Start of EXCERPT TO READ
[poppler] garbled text from pdftohtml/pdftotext

Fri Apr 13 03:15:35 PDT 2012

Hi!

Few findings, for anybody interested in recovering information from
PDFs with embedded fonts with wrong or missing mapping to unicode
table.

I have stumbled on another such PDF, and decided to take a closer look
at the insane idea of OCRing the texts.

#1. As it turned out, the idea is not so insane. Probably just crazy.
If I'm reading forums correctly, in the last year the situation has
changed: libtesseract got pretty stable and can even recognize italic
formatting. Tesseract is pretty old - but rather good - OCR tool
developed by HP. Some years ago it was open-sourced and one of the
fruits of open-sourcing it, was the repackaging it as a library. (Home
page: http://code.google.com/p/tesseract-ocr/ . On Debian systems:
`apt-get install libtesseract-dev` - but I haven't checked it in depth
myself.)
End of EXCERPT TO READ
▶ **PROBLEM DESCRIPTION**
Reproduce everything in the post on garbled PDF text from "Few findings, for" down to "OCRing the texts.", word for word.
Start of EXTRACTED INFORMATION
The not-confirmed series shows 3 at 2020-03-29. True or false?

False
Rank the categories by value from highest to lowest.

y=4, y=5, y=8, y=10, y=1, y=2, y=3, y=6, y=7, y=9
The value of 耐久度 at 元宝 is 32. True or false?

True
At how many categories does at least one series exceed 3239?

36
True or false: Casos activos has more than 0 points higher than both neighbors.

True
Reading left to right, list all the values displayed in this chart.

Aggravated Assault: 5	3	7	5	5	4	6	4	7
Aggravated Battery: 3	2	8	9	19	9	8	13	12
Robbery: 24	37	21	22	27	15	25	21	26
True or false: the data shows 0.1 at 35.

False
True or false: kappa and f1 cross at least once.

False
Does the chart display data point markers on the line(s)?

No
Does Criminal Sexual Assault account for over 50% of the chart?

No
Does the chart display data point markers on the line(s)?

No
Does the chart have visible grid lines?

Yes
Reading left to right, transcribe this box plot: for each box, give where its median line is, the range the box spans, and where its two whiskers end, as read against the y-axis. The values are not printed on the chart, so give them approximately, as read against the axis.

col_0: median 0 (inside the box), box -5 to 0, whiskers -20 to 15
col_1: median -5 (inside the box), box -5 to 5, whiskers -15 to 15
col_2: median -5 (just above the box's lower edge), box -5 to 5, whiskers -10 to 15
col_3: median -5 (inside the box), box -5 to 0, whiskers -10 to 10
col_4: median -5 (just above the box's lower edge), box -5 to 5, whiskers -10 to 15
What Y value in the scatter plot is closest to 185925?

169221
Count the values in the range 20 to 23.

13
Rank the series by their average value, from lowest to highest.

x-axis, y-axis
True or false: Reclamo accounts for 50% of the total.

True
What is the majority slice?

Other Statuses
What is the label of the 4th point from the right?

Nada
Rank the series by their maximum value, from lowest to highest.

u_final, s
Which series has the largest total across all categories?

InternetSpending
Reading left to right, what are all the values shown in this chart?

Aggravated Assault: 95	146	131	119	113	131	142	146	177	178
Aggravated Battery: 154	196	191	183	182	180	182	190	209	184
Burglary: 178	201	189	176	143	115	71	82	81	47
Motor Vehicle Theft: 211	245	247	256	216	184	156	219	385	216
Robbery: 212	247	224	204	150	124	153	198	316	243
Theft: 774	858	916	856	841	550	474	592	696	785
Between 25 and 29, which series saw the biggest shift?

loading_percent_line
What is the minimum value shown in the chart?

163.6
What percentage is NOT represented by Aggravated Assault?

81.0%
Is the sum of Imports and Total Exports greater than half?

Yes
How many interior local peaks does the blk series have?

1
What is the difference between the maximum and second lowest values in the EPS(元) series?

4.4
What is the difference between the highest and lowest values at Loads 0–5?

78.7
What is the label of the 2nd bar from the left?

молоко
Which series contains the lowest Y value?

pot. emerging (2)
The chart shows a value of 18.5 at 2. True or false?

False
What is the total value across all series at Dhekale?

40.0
End of EXTRACTED INFORMATION
▶ **RESPONSE BELOW**
Few findings, for anybody interested in recovering information from
PDFs with embedded fonts with wrong or missing mapping to unicode
table.

I have stumbled on another such PDF, and decided to take a closer look
at the insane idea of OCRing the texts.